Elle est à l'origine avant la vague #MeToo d'un début de débat public au Japon sur les violences sexuelles. Ito Shiori est photographe et documentariste. Elle a travaillé dans le monde entier, de la Grande-Bretagne à la Colombie. Dans le livre La boîte noire à paraître en français le 4 avril, elle raconte son combat contre le système japonnais après un viol.
Alors qu'elle est une jeune journaliste de 22 ans en 2015, elle fait confiance à Noriyuki Yamaguchi qui dirige l'antenne de Washington de la télévision japonaise TBS. Il lui assure qu'il peut essayer de lui trouver une place.
Pour en discuter, il et elle se retrouvent un soir à Tokyo. Il la balade et lui fait boire de l'alcool jusqu'à ce qu'elle se réveille dans une chambre d'hôtel nue, et sans aucun souvenir de la fin de la soirée.
Elle accuse alors Noriyuki Yamaguchi de l'avoir violée. Elle le soupçonne d'avoir utilisé de la drogue pour arriver à ses fins.
Va s'en suivre un combat acharné pour celle qui veut à tout prix que vérité soit faite. Elle va se battre contre les autorités policières pour que son dossier soit pris au sérieux. Elle devra elle-même constituer des pièces du dossier, insister pour porter plainte, aller voir l'hôtel pour les supplier de ne pas effacer les vidéos des caméras de surveillance.
Elle finira par se faire une sorte d'allié au sein de la police qui l'aidera à faire avancer son affaire. Jusqu'au jour où son agresseur doit être arrêté à son retour des États-Unis à l'aéroport, mais des ordres venus d'en haut feront stopper l'opération de police au tout dernier moment.
L'affaire d'Ito Shiori mêle également pouvoir politique et réseaux d'influences : "Travailler au Japon allait-il donc devenir impossible ? C'est ce que la police me répétait depuis le début et je commençais à le croire. Travailler dans le même milieu que lui, en faisant comme si rien n'avait changé, était trop angoissant. J'étais allée à la police, il pouvait décider de se venger à tout moment. Je craignais qu'il me fasse surveiller, qu'il exerce des pressions. Il avait suffi d'un mot venu d'en haut pour que le mandat d'arrêt contre lui soit annulé".
Elle ajoute ensuite : "Il y avait sûrement toutes sortes de moyens de me réduire au silence qui dépassaient le cadre de mon imagination. Je me sentais de plus en plus acculée".

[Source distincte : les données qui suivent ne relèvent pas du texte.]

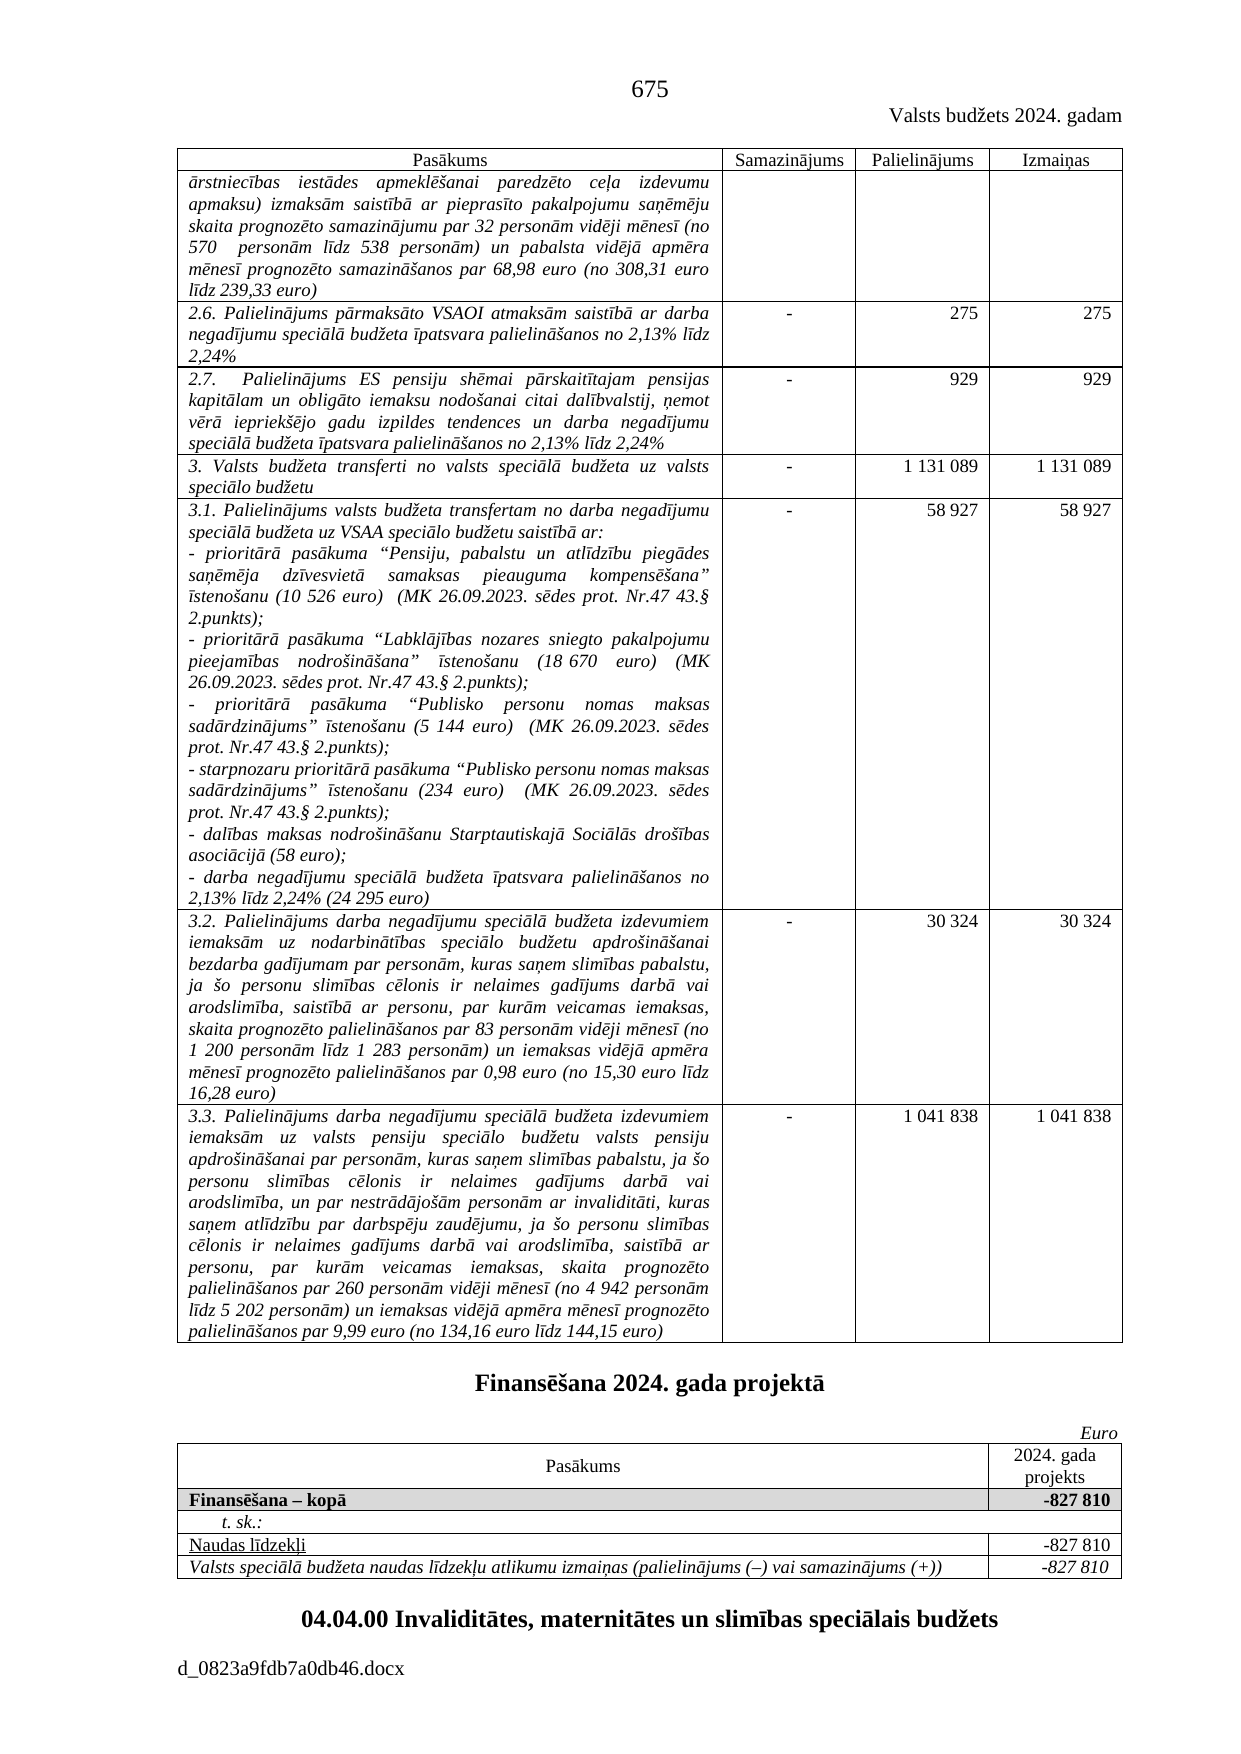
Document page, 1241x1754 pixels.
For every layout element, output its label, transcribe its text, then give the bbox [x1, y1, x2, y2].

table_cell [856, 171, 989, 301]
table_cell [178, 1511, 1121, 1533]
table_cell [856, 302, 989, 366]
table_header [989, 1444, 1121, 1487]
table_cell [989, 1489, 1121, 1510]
text Finansēšana 2024. gada projektā [177, 1368, 1122, 1397]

Ito Shiori n'omet rien dans ce livre où elle raconte ce qui lui est arrivé dans une écriture journalistique et fouillée. Mal reçue par la police, mal conseillée, elle s'aperçoit de l'absence de procédures et de lieux pour accueillir les personnes victimes de violences sexuelles au Japon, pays où l'on parle de "viol" et de "quasi-viol".

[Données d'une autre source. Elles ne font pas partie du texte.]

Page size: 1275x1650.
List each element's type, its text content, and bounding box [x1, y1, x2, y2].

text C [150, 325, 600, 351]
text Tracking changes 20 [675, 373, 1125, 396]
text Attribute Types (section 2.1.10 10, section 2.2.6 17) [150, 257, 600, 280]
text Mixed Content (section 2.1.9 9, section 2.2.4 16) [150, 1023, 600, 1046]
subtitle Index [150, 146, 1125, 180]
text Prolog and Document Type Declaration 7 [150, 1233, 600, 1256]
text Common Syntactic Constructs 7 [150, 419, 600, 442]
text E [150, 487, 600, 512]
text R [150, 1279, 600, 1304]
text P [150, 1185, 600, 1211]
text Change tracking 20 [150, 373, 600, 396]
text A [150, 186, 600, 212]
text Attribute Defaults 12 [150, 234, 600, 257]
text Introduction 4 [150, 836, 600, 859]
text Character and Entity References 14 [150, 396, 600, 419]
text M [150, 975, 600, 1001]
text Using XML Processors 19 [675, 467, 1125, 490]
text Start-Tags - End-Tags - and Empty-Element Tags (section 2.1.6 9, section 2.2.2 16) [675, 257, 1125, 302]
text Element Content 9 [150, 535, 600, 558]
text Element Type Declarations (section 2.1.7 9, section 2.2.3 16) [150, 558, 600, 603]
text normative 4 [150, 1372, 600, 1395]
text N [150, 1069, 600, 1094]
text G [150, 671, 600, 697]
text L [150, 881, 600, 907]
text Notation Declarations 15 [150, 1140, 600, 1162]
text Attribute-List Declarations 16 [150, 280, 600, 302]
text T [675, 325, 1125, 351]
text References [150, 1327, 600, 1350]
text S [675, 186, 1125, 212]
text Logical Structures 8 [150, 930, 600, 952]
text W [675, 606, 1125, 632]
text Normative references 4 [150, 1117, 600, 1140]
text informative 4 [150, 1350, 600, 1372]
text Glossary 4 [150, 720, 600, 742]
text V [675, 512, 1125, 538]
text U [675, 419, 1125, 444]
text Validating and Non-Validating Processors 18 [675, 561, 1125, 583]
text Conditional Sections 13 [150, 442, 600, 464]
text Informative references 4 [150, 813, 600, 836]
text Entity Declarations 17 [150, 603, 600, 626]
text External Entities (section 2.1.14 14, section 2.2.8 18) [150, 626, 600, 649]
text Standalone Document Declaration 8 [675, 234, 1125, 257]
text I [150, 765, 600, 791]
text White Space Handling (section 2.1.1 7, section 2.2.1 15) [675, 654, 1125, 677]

Elle veut servir d'exemple pour changer les procédures au Japon où la justice et la société peinent à s'emparer du problème.

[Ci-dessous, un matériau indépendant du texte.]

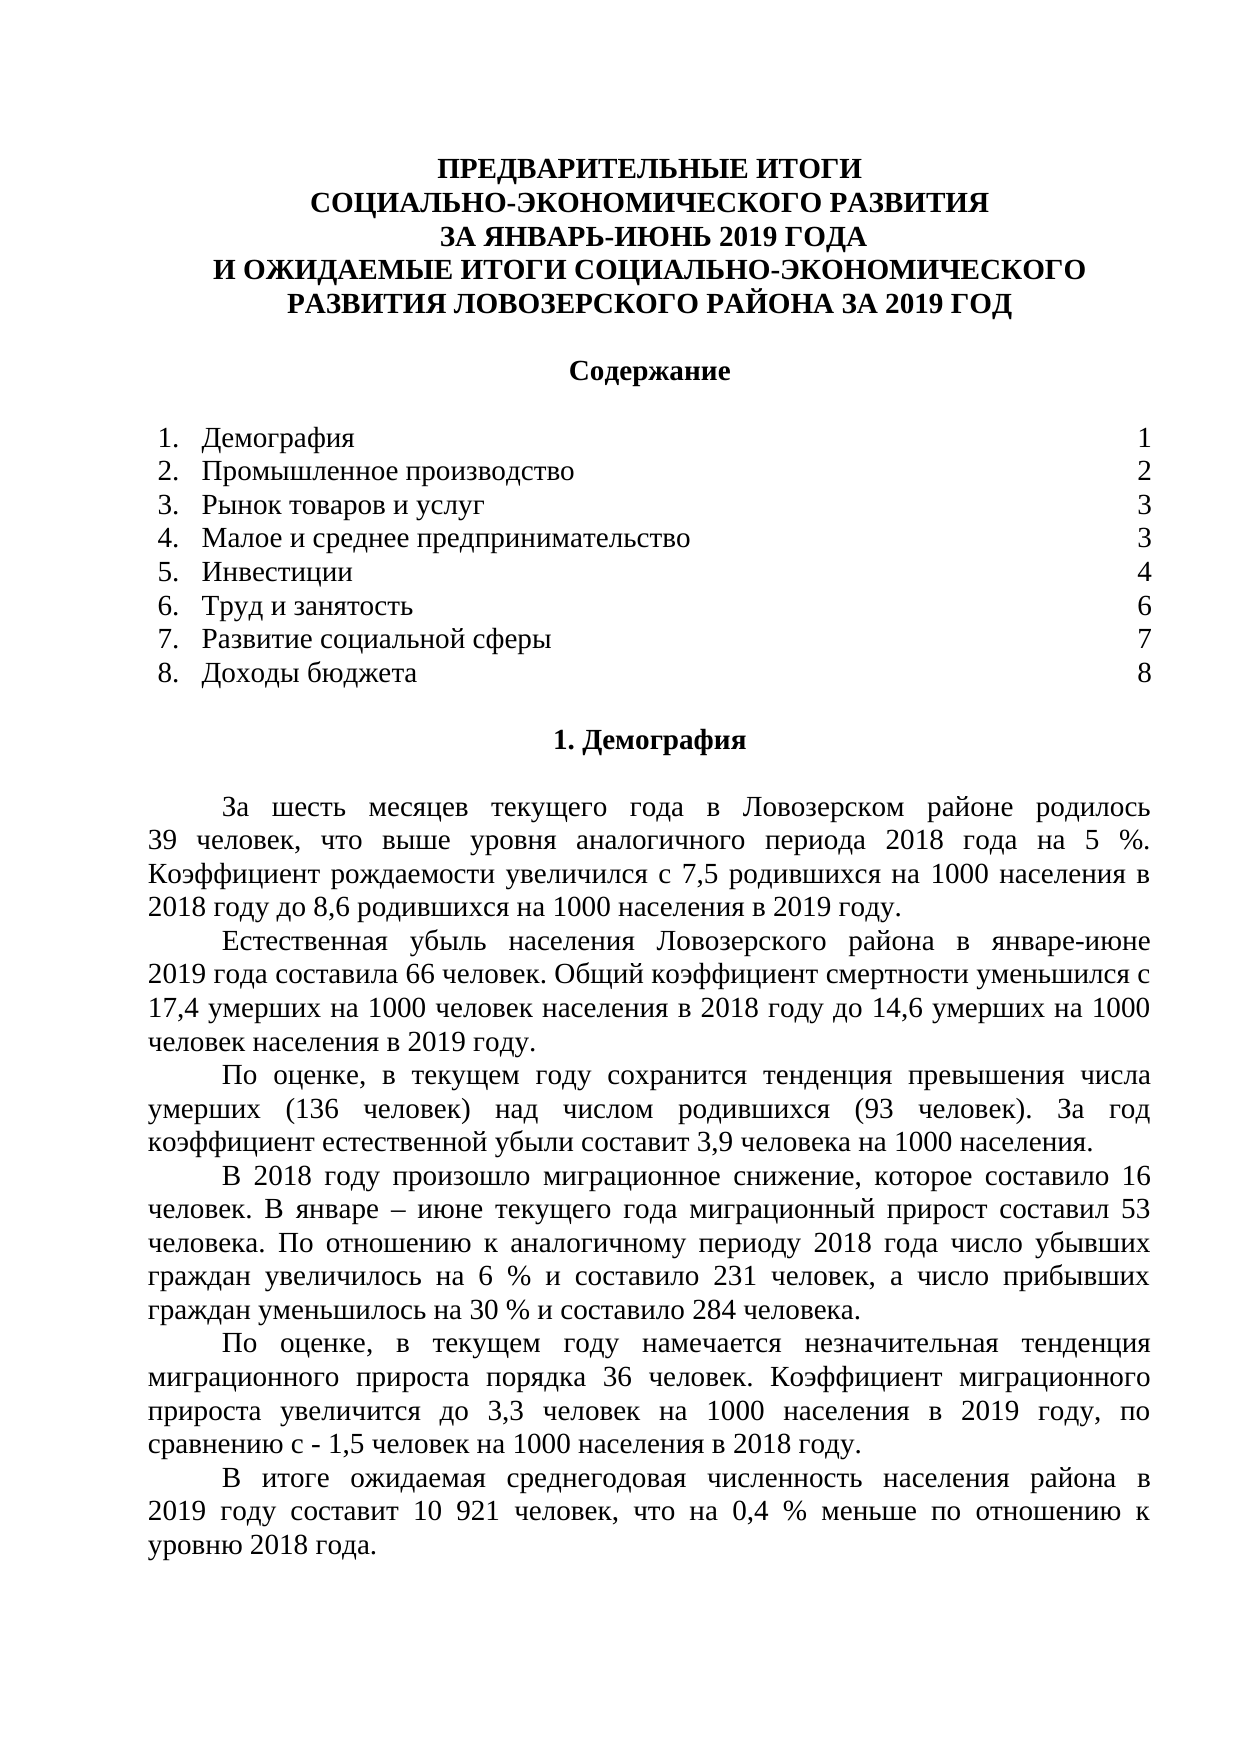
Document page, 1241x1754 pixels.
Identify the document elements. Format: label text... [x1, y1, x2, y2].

table_cell 3. [136, 487, 190, 521]
text Естественная убыль населения Ловозерского района в январе-июне 2019 года составила 66 человек. Общий коэффициент смертности уменьшился с 17,4 умерших на 1000 человек населения в 2018 году до 14,6 умерших на 1000 человек населения в 2019 году. [148, 923, 1152, 1057]
table_cell Инвестиции [190, 554, 1107, 588]
table_cell 3 [1108, 521, 1163, 554]
text Содержание [148, 353, 1152, 386]
text В 2018 году произошло миграционное снижение, которое составило 16 человек. В январе – июне текущего года миграционный прирост составил 53 человека. По отношению к аналогичному периоду 2018 года число убывших граждан увеличилось на 6 % и составило 231 человек, а число прибывших граждан уменьшилось на 30 % и составило 284 человека. [148, 1158, 1152, 1326]
subtitle 1. Демография [148, 722, 1152, 755]
table_cell Рынок товаров и услуг [190, 487, 1107, 521]
table_cell 4. [136, 521, 190, 554]
table_cell Доходы бюджета [190, 655, 1107, 688]
text И ОЖИДАЕМЫЕ ИТОГИ СОЦИАЛЬНО-ЭКОНОМИЧЕСКОГО РАЗВИТИЯ ЛОВОЗЕРСКОГО РАЙОНА ЗА 2019 ГОД [148, 252, 1152, 319]
table_cell 3 [1108, 487, 1163, 521]
table_cell 5. [136, 554, 190, 588]
table_cell 2 [1108, 454, 1163, 487]
text За шесть месяцев текущего года в Ловозерском районе родилось 39 человек, что выше уровня аналогичного периода 2018 года на 5 %. Коэффициент рождаемости увеличился с 7,5 родившихся на 1000 населения в 2018 году до 8,6 родившихся на 1000 населения в 2019 году. [148, 789, 1152, 923]
table_cell Малое и среднее предпринимательство [190, 521, 1107, 554]
table_header 1. [136, 420, 190, 453]
text ЗА ЯНВАРЬ-ИЮНЬ 2019 ГОДА [148, 219, 1152, 252]
table_header Демография [190, 420, 1107, 453]
table_cell 8. [136, 655, 190, 688]
text СОЦИАЛЬНО-ЭКОНОМИЧЕСКОГО РАЗВИТИЯ [148, 185, 1152, 219]
text ПРЕДВАРИТЕЛЬНЫЕ ИТОГИ [148, 152, 1152, 185]
table_cell 6. [136, 588, 190, 621]
table_cell 7. [136, 621, 190, 655]
table_cell Промышленное производство [190, 454, 1107, 487]
table_cell 4 [1108, 554, 1163, 588]
text По оценке, в текущем году намечается незначительная тенденция миграционного прироста порядка 36 человек. Коэффициент миграционного прироста увеличится до 3,3 человек на 1000 населения в 2019 году, по сравнению с - 1,5 человек на 1000 населения в 2018 году. [148, 1326, 1152, 1460]
text По оценке, в текущем году сохранится тенденция превышения числа умерших (136 человек) над числом родившихся (93 человек). За год коэффициент естественной убыли составит 3,9 человека на 1000 населения. [148, 1057, 1152, 1158]
table_header 1 [1108, 420, 1163, 453]
table_cell Труд и занятость [190, 588, 1107, 621]
table_cell Развитие социальной сферы [190, 621, 1107, 655]
table_cell 7 [1108, 621, 1163, 655]
text В итоге ожидаемая среднегодовая численность населения района в 2019 году составит 10 921 человек, что на 0,4 % меньше по отношению к уровню 2018 года. [148, 1460, 1152, 1560]
table_cell 6 [1108, 588, 1163, 621]
table_cell 2. [136, 454, 190, 487]
table_cell 8 [1108, 655, 1163, 688]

Dans le dernier classement du Forum économique mondial sur l'égalité, le Japon est 110e sur une liste de 149 pays. Dans ce pays très patriarcal, les femmes se taisent quand elles sont victimes de violences.
Dans le métro, les filles ont à faire aux tchikans, des agresseurs du quotidien, des messieurs tout le monde qui n'hésitent pas à s'attaquer à de très jeune filles. Ito Shirori, raconte avoir été elle-même agressée à plusieurs reprises dans son enfance dans des lieux public, le train ou la piscine.
En tant que démocratie, le Japon est pointé du doigt pour son système judiciaire problématique. Les procédures peuvent être très longues et prendre parfois des dizaines d'années, les plaignant·es ne sont également pas remboursé·es de leurs frais de justice éventuels, ce qui freine de nombreuses personnes à se lancer dans la bataille.
Ses émotions sont mises à plat pour expliquer le parcours que vit une victime de viol. Elle a la double peine. Elle doit se battre pour que son cas soit traité par la justice, mais aussi pour se reconstruire alors qu'elle est souffre de troubles de stress post-traumatique tout en continuant à travailler. Elle finira par rendre son combat public pour tenter de faire changer la société japonaise.
La boîte Noire, Ito Shiori, Editions Picquier, traduit par Jean-Christophe Helary et Aline Koza, 19,50€, sortie le 4 avril.